Problem details —
Among the lines below, the one containing "dei media di coglierlo" opens the range and the one containing "Všichni členové, kteří" closes it. Print that range exactly, without the pictures.

Records for the task —
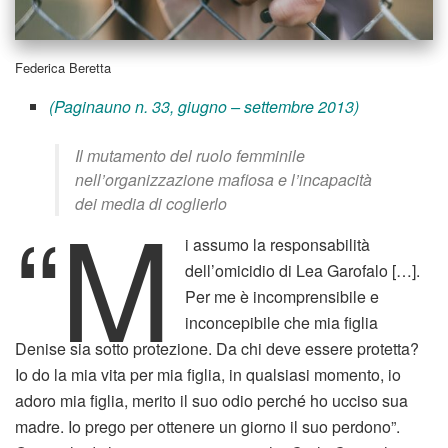
Federica Beretta
(Paginauno n. 33, giugno – settembre 2013)
Il mutamento del ruolo femminile
nell’organizzazione mafiosa e l’incapacità
“M
dei media di coglierlo
i assumo la responsabilità
dell’omicidio di Lea Garofalo […].
Per me è incomprensibile e
inconcepibile che mia figlia
Denise sia sotto protezione. Da chi deve essere protetta?
Io do la mia vita per mia figlia, in qualsiasi momento, io
adoro mia figlia, merito il suo odio perché ho ucciso sua
madre. Io prego per ottenere un giorno il suo perdono”.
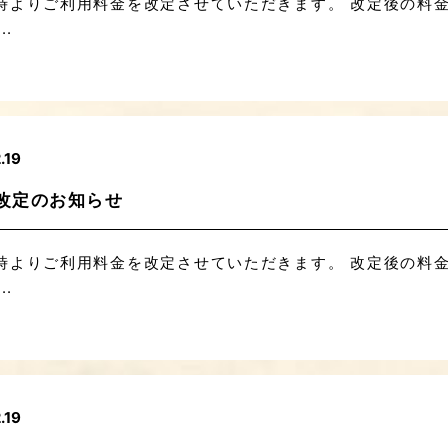
日18時よりご利用料金を改定させていただきます。 改定後の料
.
.19
改定のお知らせ
日18時よりご利用料金を改定させていただきます。 改定後の料
.
.19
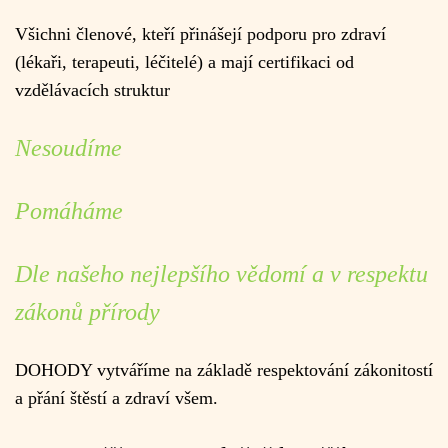
Všichni členové, kteří přinášejí podporu pro zdraví
(lékaři, terapeuti, léčitelé) a mají certifikaci od
vzdělávacích struktur
Nesoudíme
Pomáháme
Dle našeho nejlepšího vědomí a v respektu
zákonů přírody
DOHODY vytváříme na základě respektování zákonitostí
a přání štěstí a zdraví všem.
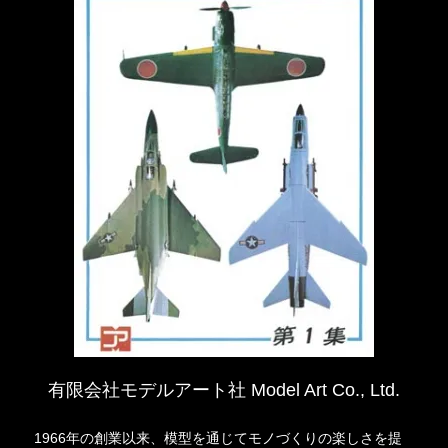
有限会社モデルアート社 Model Art Co., Ltd.
1966年の創業以来、模型を通じてモノづくりの楽しさを提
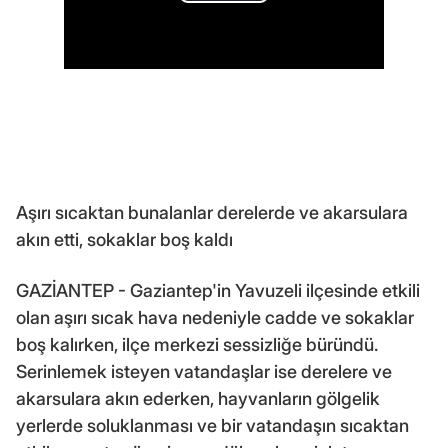
Aşırı sıcaktan bunalanlar derelerde ve akarsulara
akın etti, sokaklar boş kaldı
GAZİANTEP - Gaziantep'in Yavuzeli ilçesinde etkili
olan aşırı sıcak hava nedeniyle cadde ve sokaklar
boş kalırken, ilçe merkezi sessizliğe büründü.
Serinlemek isteyen vatandaşlar ise derelere ve
akarsulara akın ederken, hayvanların gölgelik
yerlerde soluklanması ve bir vatandaşın sıcaktan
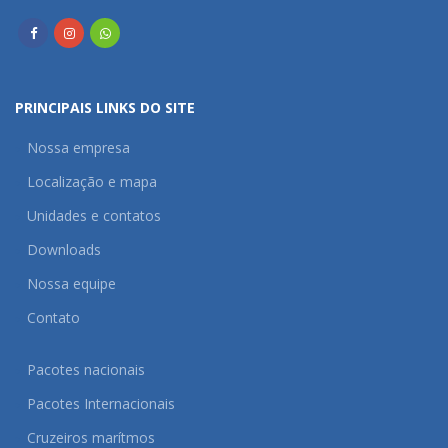
PRINCIPAIS LINKS DO SITE
Nossa empresa
Localização e mapa
Unidades e contatos
Downloads
Nossa equipe
Contato
Pacotes nacionais
Pacotes Internacionais
Cruzeiros marítmos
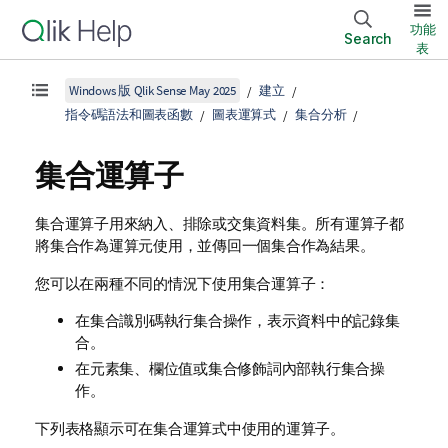
功能
Search
表
Windows 版 Qlik Sense May 2025
建立
指令碼語法和圖表函數
圖表運算式
集合分析
集合運算子
集合運算子用來納入、排除或交集資料集。所有運算子都
將集合作為運算元使用，並傳回一個集合作為結果。
您可以在兩種不同的情況下使用集合運算子：
在集合識別碼執行集合操作，表示資料中的記錄集
合。
在元素集、欄位值或集合修飾詞內部執行集合操
作。
下列表格顯示可在集合運算式中使用的運算子。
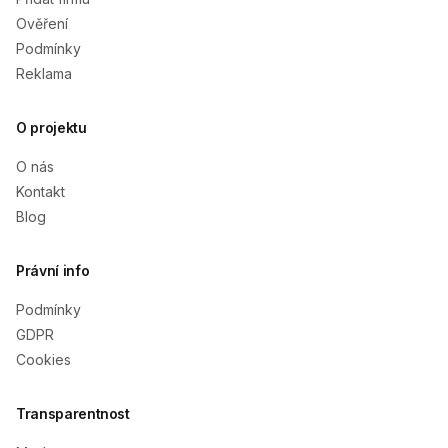
Ověření
Podmínky
Reklama
O projektu
O nás
Kontakt
Blog
Právní info
Podmínky
GDPR
Cookies
Transparentnost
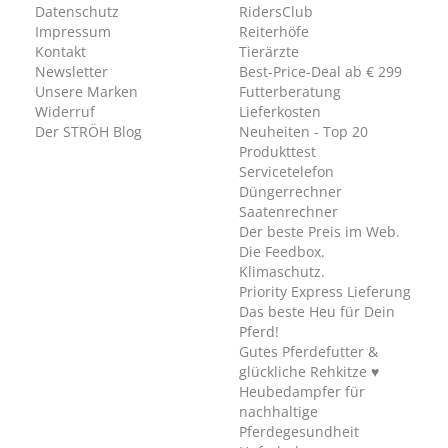
Datenschutz
RidersClub
Impressum
Reiterhöfe
Kontakt
Tierärzte
Newsletter
Best-Price-Deal ab € 299
Unsere Marken
Futterberatung
Widerruf
Lieferkosten
Der STRÖH Blog
Neuheiten - Top 20
Produkttest
Servicetelefon
Düngerrechner
Saatenrechner
Der beste Preis im Web.
Die Feedbox.
Klimaschutz.
Priority Express Lieferung
Das beste Heu für Dein
Pferd!
Gutes Pferdefutter &
glückliche Rehkitze ♥
Heubedampfer für
nachhaltige
Pferdegesundheit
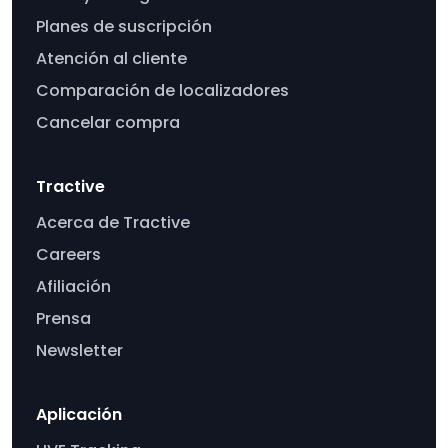
Planes de suscripción
Atención al cliente
Comparación de localizadores
Cancelar compra
Tractive
Acerca de Tractive
Careers
Afiliación
Prensa
Newsletter
Aplicación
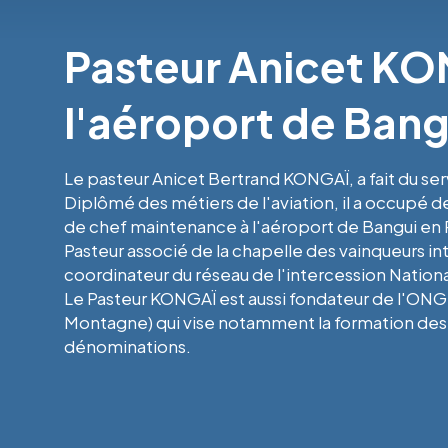
Pasteur Anicet KON
l'aéroport de Bang
Le pasteur Anicet Bertrand KONGAÏ, a fait du serv
Diplômé des métiers de l'aviation, il a occupé 
de chef maintenance à l'aéroport de Bangui en 
Pasteur associé de la chapelle des vainqueurs inte
coordinateur du réseau de l'intercession Nation
Le Pasteur KONGAÏ est aussi fondateur de l'ONG 
Montagne) qui vise notamment la formation des 
dénominations.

Written answer —
dei media di coglierlo
i assumo la responsabilità
dell’omicidio di Lea Garofalo […].
Per me è incomprensibile e
inconcepibile che mia figlia
Denise sia sotto protezione. Da chi deve essere protetta?
Io do la mia vita per mia figlia, in qualsiasi momento, io
adoro mia figlia, merito il suo odio perché ho ucciso sua
madre. Io prego per ottenere un giorno il suo perdono”.
日18時よりご利用料金を改定させていただきます。 改定後の料
.
.19
改定のお知らせ
日18時よりご利用料金を改定させていただきます。 改定後の料
.
.19
Všichni členové, kteří přinášejí podporu pro zdraví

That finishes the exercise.